Frage: Kennt ihr Alternativen zu PlantUML die möglicherweise besser für mein Anliegen geeignet wären?

Mir geht auch durch den Kopf eine halbautomatische Variante anzuwenden. Die relevanten Codebestandteile extrahieren und in Microsoft Visio zu importieren. Ich hätte zwar die Mühe sämtliche Elemente selbst eigenhändig anzuordnen und zu verknüpfen, jedoch auch die Möglichkeit die Anordnung wirklich übersichtlich zu machen...

Vg Flashray


----------



## Thomas Darimont (4. Juni 2012)

Hallo,

meinst du wirklich Aktivitätsdiagramme oder doch eher Sequenzdiagramme?

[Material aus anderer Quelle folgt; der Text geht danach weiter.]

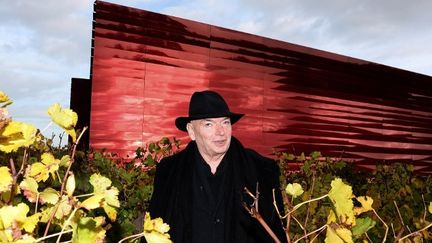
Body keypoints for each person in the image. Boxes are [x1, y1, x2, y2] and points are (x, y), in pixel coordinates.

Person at [148, 90, 286, 243]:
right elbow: (153, 231)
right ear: (192, 131)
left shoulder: (262, 170)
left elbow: (277, 233)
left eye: (225, 122)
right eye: (209, 124)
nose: (221, 132)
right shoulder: (169, 172)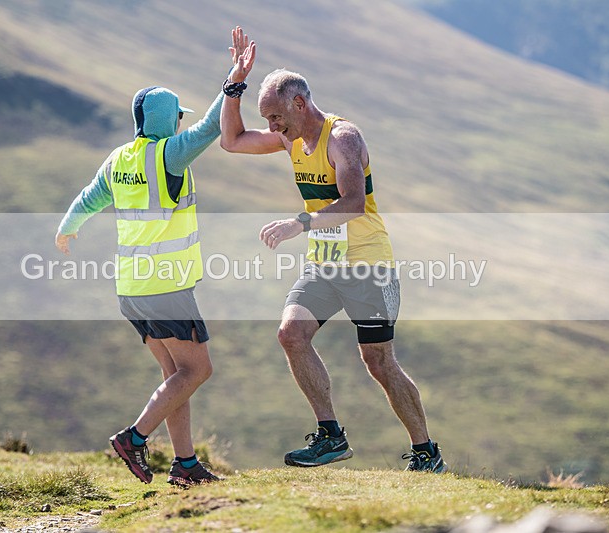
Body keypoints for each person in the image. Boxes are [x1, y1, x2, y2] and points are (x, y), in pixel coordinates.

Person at [219, 26, 446, 472]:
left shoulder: (343, 138)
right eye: (268, 120)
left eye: (276, 117)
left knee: (378, 361)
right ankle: (330, 437)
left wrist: (297, 223)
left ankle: (426, 452)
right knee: (290, 334)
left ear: (299, 103)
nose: (271, 127)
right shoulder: (290, 137)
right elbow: (232, 141)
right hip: (325, 265)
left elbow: (354, 204)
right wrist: (234, 84)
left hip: (367, 264)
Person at [54, 33, 255, 486]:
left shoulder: (118, 159)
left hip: (131, 289)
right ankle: (134, 438)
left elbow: (89, 198)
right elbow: (209, 127)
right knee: (198, 369)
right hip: (165, 287)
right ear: (168, 120)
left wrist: (68, 227)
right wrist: (235, 81)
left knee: (175, 375)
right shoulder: (170, 154)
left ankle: (184, 467)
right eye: (176, 118)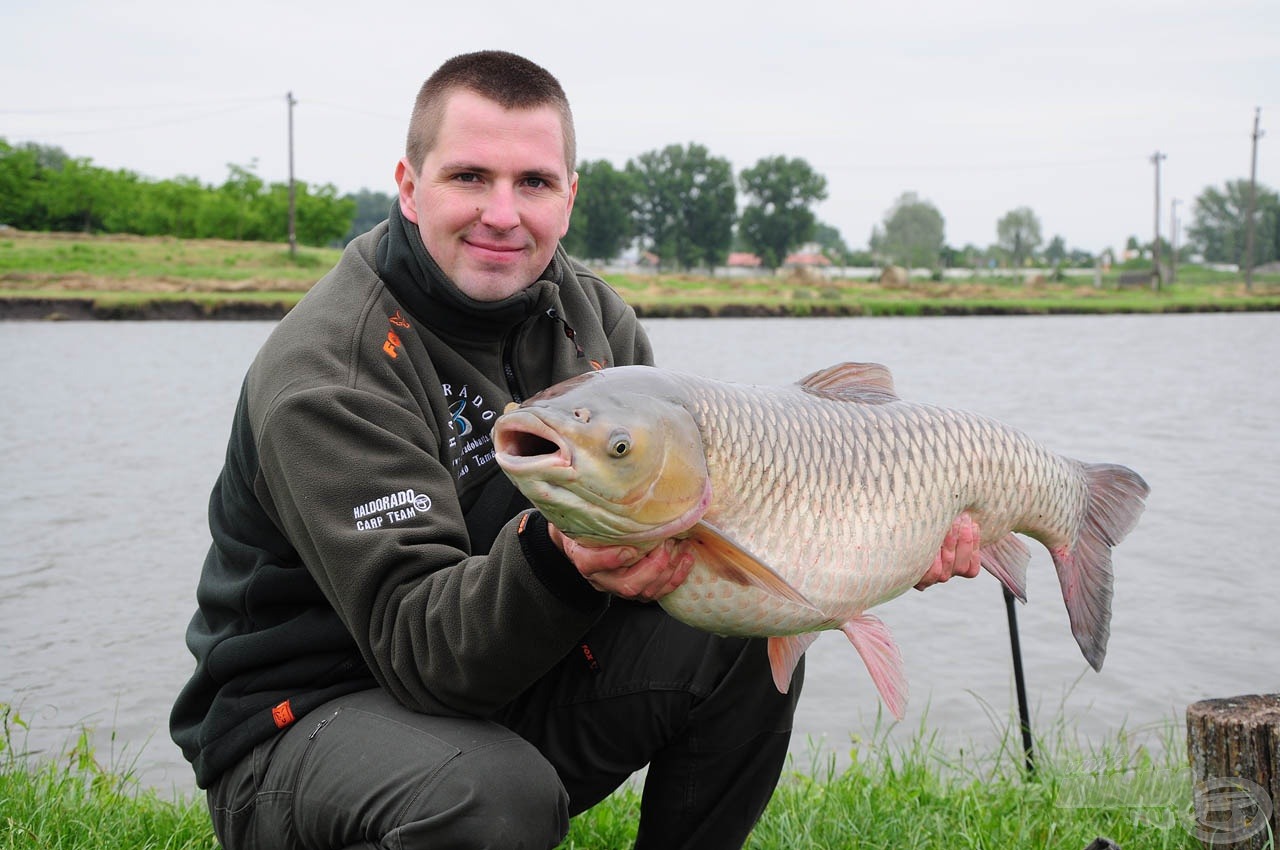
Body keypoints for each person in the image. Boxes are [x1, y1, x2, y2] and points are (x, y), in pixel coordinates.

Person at [171, 50, 980, 850]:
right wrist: (560, 560)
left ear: (569, 197)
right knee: (493, 800)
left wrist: (876, 543)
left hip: (499, 671)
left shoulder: (592, 317)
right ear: (410, 188)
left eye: (533, 183)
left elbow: (670, 539)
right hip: (303, 719)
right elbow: (418, 649)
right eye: (469, 177)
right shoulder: (333, 368)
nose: (502, 212)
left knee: (742, 644)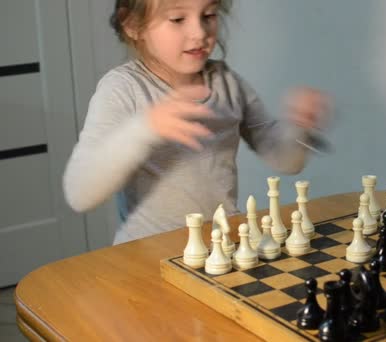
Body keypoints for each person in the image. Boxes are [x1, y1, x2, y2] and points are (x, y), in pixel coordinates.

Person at [63, 0, 330, 244]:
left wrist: (299, 126)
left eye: (209, 15)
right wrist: (145, 127)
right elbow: (79, 193)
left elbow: (284, 160)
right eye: (178, 19)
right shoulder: (122, 89)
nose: (200, 32)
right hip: (147, 257)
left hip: (219, 249)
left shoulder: (227, 83)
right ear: (133, 24)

Aktivitätsdiagramme habe ich bisher noch nicht aus Sourcen generiert aber Sequenzdiagramme:
... z.Bsp. mit den Eclipse Test und Performance Tools (TPTP) siehe:
http://www.tutorials.de/java/256933...-den-eclipse-test-performance-tools-tptp.html
http://www.eclipse.org/tptp/

Ansonsten schau mal hier:
http://stackoverflow.com/questions/51786/recommended-eclipse-plugins-to-generate-uml-from-java-code

Gruß Tom


----------